§ **Work to be completed**: Word for word, reproduce all entries below, leaving every picture out.

============================================================

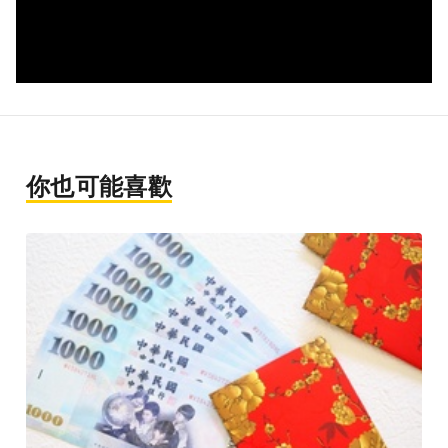
你也可能喜歡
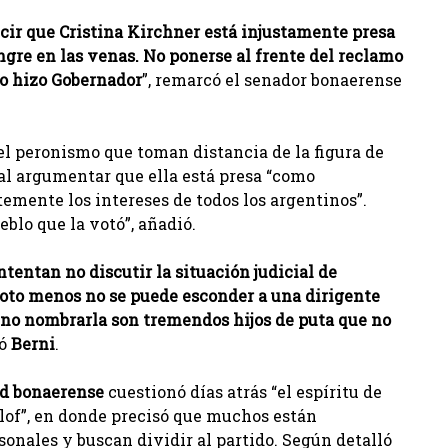
ecir que Cristina Kirchner está injustamente presa
ngre en las venas. No ponerse al frente del reclamo
lo hizo Gobernador
”, remarcó el senador bonaerense
el peronismo que toman distancia de la figura de
 al argumentar que ella está presa “como
mente los intereses de todos los argentinos”.
eblo que la votó”, añadió.
entan no discutir la situación judicial de
voto menos no se puede esconder a una dirigente
 no nombrarla son tremendos hijos de puta que no
zó
Berni
.
ad bonaerense
cuestionó días atrás “el espíritu de
llof”, en donde precisó que muchos están
sonales y buscan dividir al partido. Según detalló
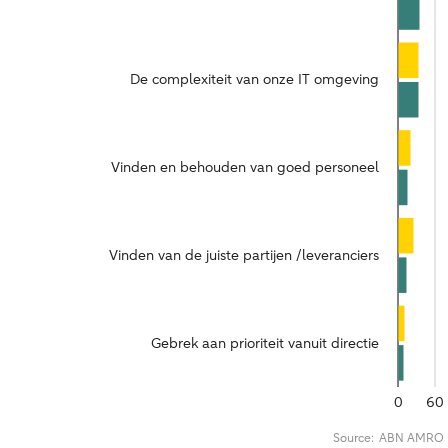
De complexiteit van onze IT omgeving
Vinden en behouden van goed personeel
Vinden van de juiste partijen /leveranciers
Gebrek aan prioriteit vanuit directie
0
60
Source:
ABN AMRO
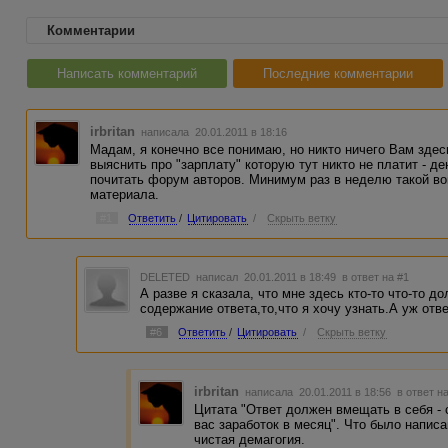
Комментарии
Написать комментарий
Последние комментарии
irbritan
написала 20.01.2011 в 18:16
Мадам, я конечно все понимаю, но никто ничего Вам здес
выяснить про "зарплату" которую тут никто не платит - д
почитать форум авторов. Минимум раз в неделю такой во
материала.
#1
Ответить
/
Цитировать
/
Скрыть ветку
DELETED
написал 20.01.2011 в 18:49
в ответ на #1
А разве я сказала, что мне здесь кто-то что-то 
содержание ответа,то,что я хочу узнать.А уж отв
#6
Ответить
/
Цитировать
/
Скрыть ветку
irbritan
написала 20.01.2011 в 18:56
в ответ н
Цитата "Ответ должен вмещать в себя - 
вас заработок в месяц". Что было написа
чистая демагогия.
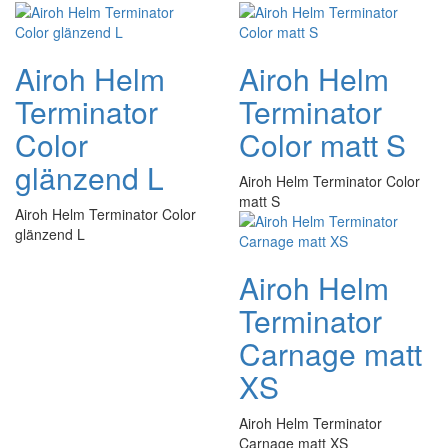
Airoh Helm
Airoh Helm
Terminator
Terminator
Color
Color matt S
glänzend L
Airoh Helm Terminator Color
matt S
Airoh Helm Terminator Color
glänzend L
Airoh Helm
Terminator
Carnage matt
XS
Airoh Helm Terminator
Carnage matt XS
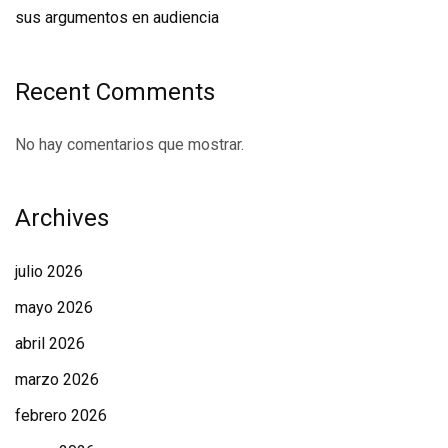
sus argumentos en audiencia
Recent Comments
No hay comentarios que mostrar.
Archives
julio 2026
mayo 2026
abril 2026
marzo 2026
febrero 2026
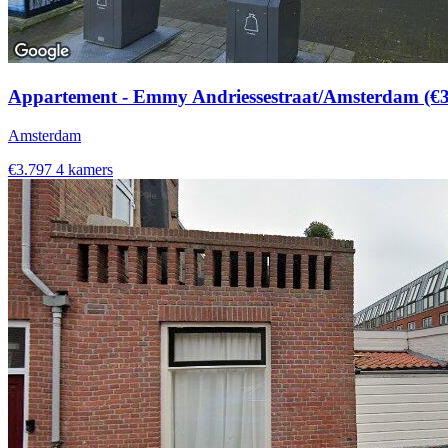
Appartement - Emmy Andriessestraat/Amsterdam (€
Amsterdam
€3.797
4 kamers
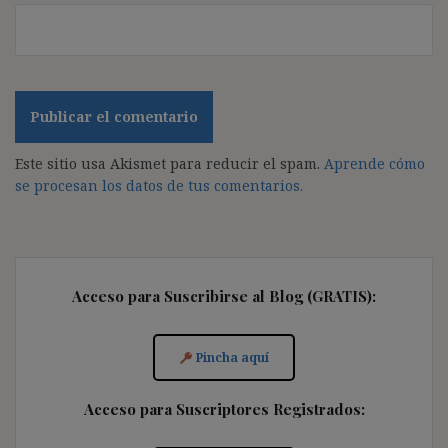
Este sitio usa Akismet para reducir el spam.
Aprende cómo
se procesan los datos de tus comentarios.
Acceso para Suscribirse al Blog (GRATIS):
Pincha aquí
Acceso para Suscriptores Registrados:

============================================================

§ **Solution to this task**:
你也可能喜歡
ecir que Cristina Kirchner está injustamente presa
ngre en las venas. No ponerse al frente del reclamo
lo hizo Gobernador
”, remarcó el senador bonaerense
el peronismo que toman distancia de la figura de
 al argumentar que ella está presa “como
mente los intereses de todos los argentinos”.
eblo que la votó”, añadió.
entan no discutir la situación judicial de
voto menos no se puede esconder a una dirigente
 no nombrarla son tremendos hijos de puta que no
zó
Berni
.
ad bonaerense
cuestionó días atrás “el espíritu de
llof”, en donde precisó que muchos están
sonales y buscan dividir al partido. Según detalló
De complexiteit van onze IT omgeving
Vinden en behouden van goed personeel
Vinden van de juiste partijen /leveranciers
Gebrek aan prioriteit vanuit directie
0
60
Source:
ABN AMRO
Комментарии
Написать комментарий
Последние комментарии
irbritan
написала 20.01.2011 в 18:16
Мадам, я конечно все понимаю, но никто ничего Вам здес
выяснить про "зарплату" которую тут никто не платит - д
почитать форум авторов. Минимум раз в неделю такой во
материала.
#1
Ответить
/
Цитировать
/
Скрыть ветку
DELETED
написал 20.01.2011 в 18:49
в ответ на #1
А разве я сказала, что мне здесь кто-то что-то 
содержание ответа,то,что я хочу узнать.А уж отв
#6
Ответить
/
Цитировать
/
Скрыть ветку
irbritan
написала 20.01.2011 в 18:56
в ответ н
Цитата "Ответ должен вмещать в себя - 
вас заработок в месяц". Что было написа
чистая демагогия.
Airoh Helm
Airoh Helm
Terminator
Terminator
Color
Color matt S
glänzend L
Airoh Helm Terminator Color
matt S
Airoh Helm Terminator Color
glänzend L
Airoh Helm
Terminator
Carnage matt
XS
Airoh Helm Terminator
Carnage matt XS
sus argumentos en audiencia
Recent Comments
No hay comentarios que mostrar.
Archives
julio 2026
mayo 2026
abril 2026
marzo 2026
febrero 2026
Appartement - Emmy Andriessestraat/Amsterdam (€
Amsterdam
€3.797
4 kamers
Este sitio usa Akismet para reducir el spam.
Aprende cómo
se procesan los datos de tus comentarios.
Acceso para Suscribirse al Blog (GRATIS):
Pincha aquí
Acceso para Suscriptores Registrados:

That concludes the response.